Spectral Properties of delta-Plutonium: Sensitivity to 5f Occupancy

TL;DR

This study combines advanced computational methods to analyze how the spectral properties of delta-plutonium depend on 5f electron occupancy, revealing high sensitivity and identifying the most accurate electronic configuration.

Contribution

It introduces a systematic analysis of delta-plutonium's spectral properties using LDA+DMFT with variable 5f occupancy, highlighting the importance of occupancy as a fitting parameter.

Findings

Spectral properties are highly sensitive to 5f occupancy.

Open shell 5f^5 configuration best matches PES data.

The study resolves the debate over 5f shell configurations in delta-Pu.

Abstract

By combining the local density approximation (LDA) with dynamical mean field theory (DMFT), we report a systematic analysis of the spectral properties of $\delta$-plutonium with varying $5f$ occupancy.

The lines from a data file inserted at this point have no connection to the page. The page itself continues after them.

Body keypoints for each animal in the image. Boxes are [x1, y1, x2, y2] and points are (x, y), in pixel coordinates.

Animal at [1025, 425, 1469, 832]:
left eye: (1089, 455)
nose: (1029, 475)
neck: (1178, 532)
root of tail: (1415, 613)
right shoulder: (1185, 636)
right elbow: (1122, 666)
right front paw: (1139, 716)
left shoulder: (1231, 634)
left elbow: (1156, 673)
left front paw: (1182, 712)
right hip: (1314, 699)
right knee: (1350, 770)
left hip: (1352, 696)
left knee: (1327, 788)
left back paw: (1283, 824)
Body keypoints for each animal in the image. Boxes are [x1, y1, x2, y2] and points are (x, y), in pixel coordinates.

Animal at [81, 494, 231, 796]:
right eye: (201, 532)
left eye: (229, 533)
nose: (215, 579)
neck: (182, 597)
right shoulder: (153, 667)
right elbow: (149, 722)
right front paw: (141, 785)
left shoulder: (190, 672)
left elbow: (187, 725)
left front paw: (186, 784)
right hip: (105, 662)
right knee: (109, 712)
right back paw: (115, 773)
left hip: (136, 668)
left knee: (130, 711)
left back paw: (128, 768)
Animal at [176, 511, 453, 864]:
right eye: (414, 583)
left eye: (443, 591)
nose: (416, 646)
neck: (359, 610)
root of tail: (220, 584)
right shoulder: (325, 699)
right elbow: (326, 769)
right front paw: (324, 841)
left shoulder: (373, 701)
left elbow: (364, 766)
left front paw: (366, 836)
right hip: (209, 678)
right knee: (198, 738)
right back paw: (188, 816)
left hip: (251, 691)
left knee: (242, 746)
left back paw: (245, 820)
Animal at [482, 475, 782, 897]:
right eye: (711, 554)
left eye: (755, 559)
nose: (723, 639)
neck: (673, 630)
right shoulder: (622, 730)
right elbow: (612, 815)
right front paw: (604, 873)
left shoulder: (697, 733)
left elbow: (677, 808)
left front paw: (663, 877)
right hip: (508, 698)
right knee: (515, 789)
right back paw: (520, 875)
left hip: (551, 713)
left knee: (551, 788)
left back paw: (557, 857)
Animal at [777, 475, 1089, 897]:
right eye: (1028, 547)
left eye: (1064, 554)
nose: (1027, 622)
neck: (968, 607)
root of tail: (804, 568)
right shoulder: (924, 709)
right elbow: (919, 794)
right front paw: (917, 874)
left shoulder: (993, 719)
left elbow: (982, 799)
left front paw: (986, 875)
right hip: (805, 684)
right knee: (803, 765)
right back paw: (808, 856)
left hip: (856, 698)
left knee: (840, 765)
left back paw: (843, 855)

The LDA Hamiltonian is extracted from a tight-binding (TB) fit to full-potential linearized augmented plane-wave (FP-LAPW) calculations. The DMFT equations are solved by the exact quantum Monte Carlo (QMC) method and the Hubbard-I approximation. We have shown for the first time the strong sensitivity of the spectral properties to the $5f$ occupancy, which suggests using this occupancy as a fitting parameter in addition to the Hubbard $U$. By comparing with PES data, we conclude that the ``open shell'' $5f^{5}$ configuration gives the best agreement, resolving the controversy over $5f$ ``open shell'' versus ``close shell'' atomic configurations in $\delta$-Pu.